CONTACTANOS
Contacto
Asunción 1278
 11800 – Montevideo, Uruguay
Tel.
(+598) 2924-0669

⁂

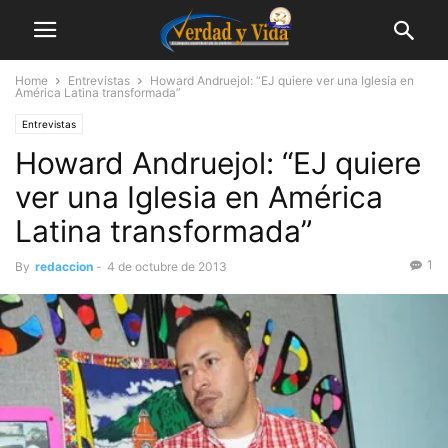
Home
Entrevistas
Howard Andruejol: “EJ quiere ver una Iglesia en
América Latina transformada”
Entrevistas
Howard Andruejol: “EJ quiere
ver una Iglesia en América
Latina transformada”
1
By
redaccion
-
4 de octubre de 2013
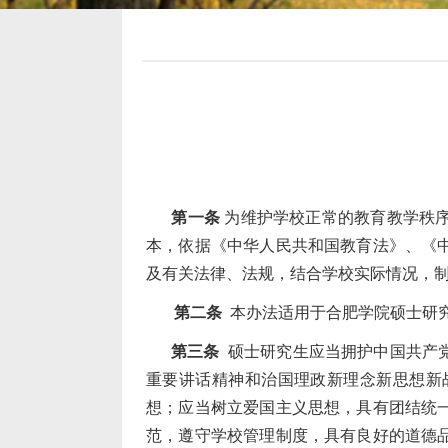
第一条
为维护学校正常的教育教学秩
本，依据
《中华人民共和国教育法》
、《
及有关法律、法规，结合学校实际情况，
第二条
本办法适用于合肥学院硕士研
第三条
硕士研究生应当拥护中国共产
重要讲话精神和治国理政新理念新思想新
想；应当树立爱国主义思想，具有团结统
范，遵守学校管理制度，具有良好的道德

⁂

### YOUR TASK
Reproduce the data verbatim, starting at the line containing "CONTACTANOS" and ending at the line containing "(+598) 2924-0669", including both of those lines.

### EXERCISE OUTPUT
CONTACTANOS
Contacto
Asunción 1278
 11800 – Montevideo, Uruguay
Tel.
(+598) 2924-0669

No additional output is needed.